Mahomet is an unincorporated community in Burnet County, Texas, United States. According to the Handbook of Texas, the community had an estimated population of 47 in 2000.

History
Mahomet had two sites in eastern Burnet County. George Ater settled here in 1853 and named the area for Mahomet, Illinois. A railroad track bypassed his home en route between Austin to Lampasas in 1855. A post office was established at Mahomet in 1857 and remained in operation until 1916. It operated in Ater's home for 25 years.

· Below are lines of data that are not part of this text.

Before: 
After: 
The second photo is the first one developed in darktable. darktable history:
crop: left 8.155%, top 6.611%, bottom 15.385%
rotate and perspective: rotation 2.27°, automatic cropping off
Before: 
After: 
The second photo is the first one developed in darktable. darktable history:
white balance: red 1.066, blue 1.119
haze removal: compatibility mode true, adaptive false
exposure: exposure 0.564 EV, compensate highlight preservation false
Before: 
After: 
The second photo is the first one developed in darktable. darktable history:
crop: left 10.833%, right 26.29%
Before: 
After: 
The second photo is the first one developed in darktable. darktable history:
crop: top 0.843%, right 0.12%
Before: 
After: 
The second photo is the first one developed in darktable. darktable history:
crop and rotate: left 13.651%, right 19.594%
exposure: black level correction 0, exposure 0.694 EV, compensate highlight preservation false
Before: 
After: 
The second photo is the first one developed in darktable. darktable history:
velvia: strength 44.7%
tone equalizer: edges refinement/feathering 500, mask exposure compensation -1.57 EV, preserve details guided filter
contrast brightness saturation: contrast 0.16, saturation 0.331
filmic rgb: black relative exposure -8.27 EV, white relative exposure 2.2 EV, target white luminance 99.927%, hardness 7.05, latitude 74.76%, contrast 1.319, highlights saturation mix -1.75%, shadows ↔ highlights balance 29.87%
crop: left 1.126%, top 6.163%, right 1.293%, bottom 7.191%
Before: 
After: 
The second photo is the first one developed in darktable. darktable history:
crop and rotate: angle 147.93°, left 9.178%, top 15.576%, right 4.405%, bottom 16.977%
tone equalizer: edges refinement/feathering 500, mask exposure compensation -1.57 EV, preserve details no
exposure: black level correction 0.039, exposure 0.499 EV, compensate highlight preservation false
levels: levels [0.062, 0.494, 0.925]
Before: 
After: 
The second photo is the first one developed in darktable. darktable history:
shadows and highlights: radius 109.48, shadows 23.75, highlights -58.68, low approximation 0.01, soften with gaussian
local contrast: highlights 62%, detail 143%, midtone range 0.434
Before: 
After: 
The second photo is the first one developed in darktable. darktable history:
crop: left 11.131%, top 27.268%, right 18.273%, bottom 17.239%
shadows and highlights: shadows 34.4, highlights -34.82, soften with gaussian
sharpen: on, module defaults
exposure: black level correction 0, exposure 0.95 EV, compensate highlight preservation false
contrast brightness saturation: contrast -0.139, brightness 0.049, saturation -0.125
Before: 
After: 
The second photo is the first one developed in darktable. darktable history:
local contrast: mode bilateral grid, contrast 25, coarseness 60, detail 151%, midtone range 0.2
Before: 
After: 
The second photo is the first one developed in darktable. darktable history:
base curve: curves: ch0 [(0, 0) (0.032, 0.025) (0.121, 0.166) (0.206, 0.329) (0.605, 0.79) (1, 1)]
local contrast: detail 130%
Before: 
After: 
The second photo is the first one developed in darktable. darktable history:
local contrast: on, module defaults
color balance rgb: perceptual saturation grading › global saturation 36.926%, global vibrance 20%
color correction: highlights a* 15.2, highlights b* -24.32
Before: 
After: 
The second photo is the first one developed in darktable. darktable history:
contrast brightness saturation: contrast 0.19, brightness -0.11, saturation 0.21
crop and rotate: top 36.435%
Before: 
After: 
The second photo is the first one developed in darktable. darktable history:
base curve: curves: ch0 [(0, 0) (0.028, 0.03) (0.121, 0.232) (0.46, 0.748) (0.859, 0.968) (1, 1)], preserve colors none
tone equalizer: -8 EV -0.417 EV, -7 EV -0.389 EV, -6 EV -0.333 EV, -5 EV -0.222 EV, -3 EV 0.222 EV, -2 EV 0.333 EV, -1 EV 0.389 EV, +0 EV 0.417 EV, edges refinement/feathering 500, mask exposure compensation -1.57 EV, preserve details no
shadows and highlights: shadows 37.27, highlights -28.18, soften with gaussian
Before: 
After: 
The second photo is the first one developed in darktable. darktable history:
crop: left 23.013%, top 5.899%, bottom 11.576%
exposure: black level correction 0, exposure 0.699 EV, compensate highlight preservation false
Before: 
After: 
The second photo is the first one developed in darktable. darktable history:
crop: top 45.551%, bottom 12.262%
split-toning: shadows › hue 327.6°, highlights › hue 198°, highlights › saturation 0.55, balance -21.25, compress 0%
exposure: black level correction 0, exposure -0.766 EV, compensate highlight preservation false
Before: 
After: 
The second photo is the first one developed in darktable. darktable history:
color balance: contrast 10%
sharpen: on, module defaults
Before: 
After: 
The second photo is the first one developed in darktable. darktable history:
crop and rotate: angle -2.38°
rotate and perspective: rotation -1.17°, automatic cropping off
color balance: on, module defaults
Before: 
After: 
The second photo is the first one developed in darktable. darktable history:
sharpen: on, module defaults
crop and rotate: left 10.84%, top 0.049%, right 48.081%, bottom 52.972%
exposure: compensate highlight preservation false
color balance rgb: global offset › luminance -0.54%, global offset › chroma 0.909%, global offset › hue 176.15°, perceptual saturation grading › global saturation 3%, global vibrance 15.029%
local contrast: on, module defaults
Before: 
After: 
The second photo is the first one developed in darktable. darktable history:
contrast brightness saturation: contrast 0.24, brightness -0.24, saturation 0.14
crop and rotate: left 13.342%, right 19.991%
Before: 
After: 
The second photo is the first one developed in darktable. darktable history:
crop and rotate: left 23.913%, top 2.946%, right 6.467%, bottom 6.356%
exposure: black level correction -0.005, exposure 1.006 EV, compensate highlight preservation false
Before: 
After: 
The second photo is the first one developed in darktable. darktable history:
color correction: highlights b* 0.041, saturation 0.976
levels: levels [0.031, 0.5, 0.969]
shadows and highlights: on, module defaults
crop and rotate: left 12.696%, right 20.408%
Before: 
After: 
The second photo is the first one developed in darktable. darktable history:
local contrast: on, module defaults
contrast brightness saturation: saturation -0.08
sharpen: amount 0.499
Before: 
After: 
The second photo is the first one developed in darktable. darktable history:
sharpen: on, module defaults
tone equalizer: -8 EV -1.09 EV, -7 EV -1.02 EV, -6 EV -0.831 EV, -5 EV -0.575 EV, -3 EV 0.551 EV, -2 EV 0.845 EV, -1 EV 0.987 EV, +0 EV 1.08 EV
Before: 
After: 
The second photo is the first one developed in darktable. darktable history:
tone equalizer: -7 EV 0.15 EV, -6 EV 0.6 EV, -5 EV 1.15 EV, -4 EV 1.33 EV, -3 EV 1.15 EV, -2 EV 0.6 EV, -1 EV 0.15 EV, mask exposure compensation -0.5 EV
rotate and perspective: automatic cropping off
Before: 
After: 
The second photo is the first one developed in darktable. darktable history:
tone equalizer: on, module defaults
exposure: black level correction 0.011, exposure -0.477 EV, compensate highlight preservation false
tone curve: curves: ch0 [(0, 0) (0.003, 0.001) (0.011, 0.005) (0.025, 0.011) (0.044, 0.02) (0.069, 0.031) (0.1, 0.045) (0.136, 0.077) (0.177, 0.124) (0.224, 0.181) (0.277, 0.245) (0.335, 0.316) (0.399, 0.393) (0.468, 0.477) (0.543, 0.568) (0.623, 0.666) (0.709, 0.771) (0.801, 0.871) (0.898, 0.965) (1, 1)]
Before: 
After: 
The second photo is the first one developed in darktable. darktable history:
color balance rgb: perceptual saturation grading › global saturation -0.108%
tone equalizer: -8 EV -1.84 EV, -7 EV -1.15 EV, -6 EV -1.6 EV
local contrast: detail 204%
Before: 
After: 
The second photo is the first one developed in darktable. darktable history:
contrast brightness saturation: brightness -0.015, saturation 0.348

The Austin and Northwestern Railroad bypassed Mahomet in 1882. The post office was then relocated to Alex M. Ramsey's home in Sycamore Springs, which became the second site of Mahomet. Mail was then sent to the community from Bertram. The community had a cotton gin, a corn mill, a church, and 50 inhabitants in 1884. Farmers in the area shipped cotton and wool. The population then grew to 60 in 1890, then dropped to 10 six years later. It went up to 40 in the late 1930s with two businesses, then went up to 75 in the 1960s. A church, a community center, and a cemetery marked the community on highway maps in the late 1980s. The population was 47 from 1974 through 2000.

Geography
Mahomet is located on Farm to Market Road 243 near Bear Creek,  northeast of Bertram in eastern Burnet County.

Education
Mahomet had its own school in 1884. Today, Mahomet is served by the Burnet Consolidated Independent School District.